Les différentes phases de la parade amoureuse sont les suivantes :
- L’effet gorge de pigeon et le changement de couleur : le mâle s’approche de la femelle en changeant de couleur. Des points blancs éclatants apparaissent sur sa peau, et s’étalent sur de larges surfaces. Il baisse la tête et l’appuie sur son corps ; il invite ainsi sa partenaire à commencer une danse nuptiale.
- Le tremblement : très répandu dans les espèces naines, elle consiste, pour le mâle en premier, à trembler puis à vibrer puissamment de tout son corps. La femelle lui répond en agissant de la même manière.
- La promenade en parallèle : les deux tourtereaux enlacent leurs queues et commencent à se promener serrés l’un contre l ‘autre ; ils s’arrêtent de temps en temps pour s’attacher par la queue à une algue, une roche. Ils se séparent et restent côte à côte ; l’un initie alors un mouvement que l’autre réplique immédiatement : tu montes, je monte ; tu vas vers la droite, je vais vers la droite, tu t’inclines, je m’incline etc. ; on retrouve en plus ici l’effet gorge de pigeon et le changement total de couleur.
- La « May-pole dance » : les deux partenaires, se tenant par la queue, tournent autour d’un axe imaginaire. Cette phase s’inclut de temps en temps dans la promenade.
- Les « pumping » et « pointing » : le mâle, régulièrement, ouvre largement sa poche en dressant sa queue perpendiculairement à son corps ; ce faisant il montre que sa poche est vide et qu’il est prêt à concevoir. Il vide et remplit sa poche pour la dilater et montrer à sa partenaire qu’il pourra recevoir tous ses oeufs ; la femelle répond en gonflant légèrement son petit oviducte, pour dire que ses œufs sont hydratés et qu’elle est prête ; elle s’étire et se tend vers la surface tout en maintenant la pointe de sa queue sur le sol.

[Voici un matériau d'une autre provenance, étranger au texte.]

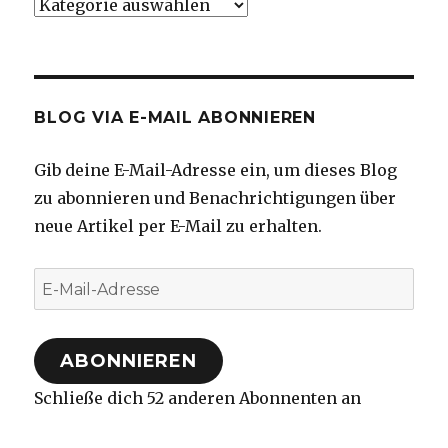
Kategorien
BLOG VIA E-MAIL ABONNIEREN
Gib deine E-Mail-Adresse ein, um dieses Blog
zu abonnieren und Benachrichtigungen über
neue Artikel per E-Mail zu erhalten.
E-
Mail-
Adresse
ABONNIEREN
Schließe dich 52 anderen Abonnenten an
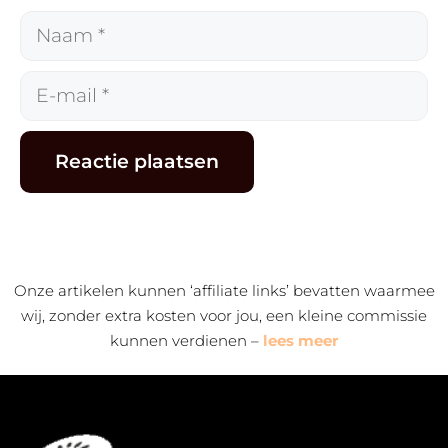
Naam
E-
mail
Alternative:
Onze artikelen kunnen ‘affiliate links’ bevatten waarmee
wij, zonder extra kosten voor jou, een kleine commissie
kunnen verdienen –
lees meer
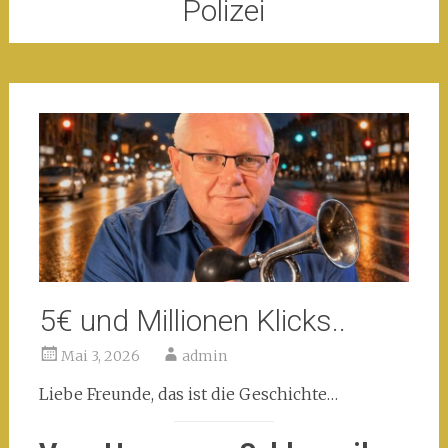
Polizei
5€ und Millionen Klicks..
Mai 3, 2026
admin
Liebe Freunde, das ist die Geschichte…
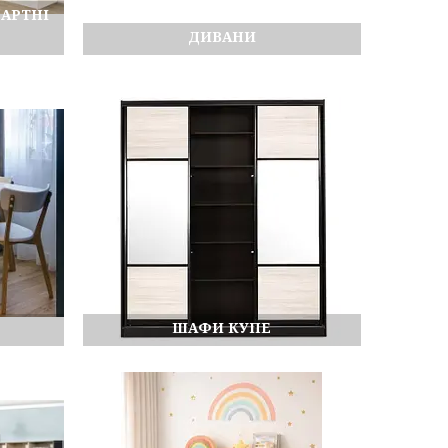
ДАРТНІ
ДИВАНИ
ШАФИ КУПЕ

- L’ascension : alors, les deux partenaires montent et descendent dans la colonne d’eau en étant presque face à face ; la femelle qui dirige la manœuvre s’approche en phase ascendante du mâle, glisse sur lui, et simule leur union, en se dérobant au dernier moment, comme pour faire durer le bref moment de l’accouplement.
Puis elle se décide et elle pénètre le mâle avec son oviducte ; les deux hippocampes se cambrent face à face ( formant un cœur stylisé ) et s’immobilisent quelques secondes, le temps pour la femelle de transférer ses œufs.

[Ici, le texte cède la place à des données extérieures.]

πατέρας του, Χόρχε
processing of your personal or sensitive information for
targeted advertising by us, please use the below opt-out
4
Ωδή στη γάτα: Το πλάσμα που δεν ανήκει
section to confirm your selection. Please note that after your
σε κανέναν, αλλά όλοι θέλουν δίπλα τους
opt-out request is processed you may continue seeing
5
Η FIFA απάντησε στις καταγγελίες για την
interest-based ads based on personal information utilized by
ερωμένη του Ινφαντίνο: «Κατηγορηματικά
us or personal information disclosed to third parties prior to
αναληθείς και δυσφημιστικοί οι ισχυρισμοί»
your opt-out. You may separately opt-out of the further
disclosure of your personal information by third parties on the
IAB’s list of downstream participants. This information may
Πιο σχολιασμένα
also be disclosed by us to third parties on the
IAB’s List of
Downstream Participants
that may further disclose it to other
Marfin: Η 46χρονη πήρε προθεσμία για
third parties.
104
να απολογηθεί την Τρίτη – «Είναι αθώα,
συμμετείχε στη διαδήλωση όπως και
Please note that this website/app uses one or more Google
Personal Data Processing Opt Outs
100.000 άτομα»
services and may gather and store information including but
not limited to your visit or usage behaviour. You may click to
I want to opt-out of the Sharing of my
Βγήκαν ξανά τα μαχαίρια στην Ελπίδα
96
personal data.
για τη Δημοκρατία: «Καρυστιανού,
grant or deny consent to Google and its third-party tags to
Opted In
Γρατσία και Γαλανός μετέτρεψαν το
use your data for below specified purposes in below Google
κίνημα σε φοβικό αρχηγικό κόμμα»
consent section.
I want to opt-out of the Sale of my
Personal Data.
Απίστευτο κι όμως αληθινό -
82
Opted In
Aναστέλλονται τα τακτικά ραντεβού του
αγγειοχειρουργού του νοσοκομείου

Alors le mâle s’éloigne rapidement pour répartir en se dandinant les œufs dans sa poche et les féconder.
La durée de la gestation varie selon les espèces et selon la température.
OUI (19 à 22 jours)
On constate que le pauvre mâle Reidi peut être constamment enceint, car il ne s’accorde qu’un jour après l’accouchement avant de s’accoupler à nouveau. L’accouchement se passe toujours le matin au lever du soleil. Le mâle accouche en position verticale, expulsant ses petits par de violentes secousses qui l’épuisent.
Les adultes ne mangent jamais leurs petits, car ils identifient toujours leur proie par un examen rapproché, mais ils s’en désintéressent complètement. Les jeunes, une fois nés, ont alors une existence pélagique et partent vivre dans le plancton ; 1 sur 1000 reviendra continuer sa vie sur le fond.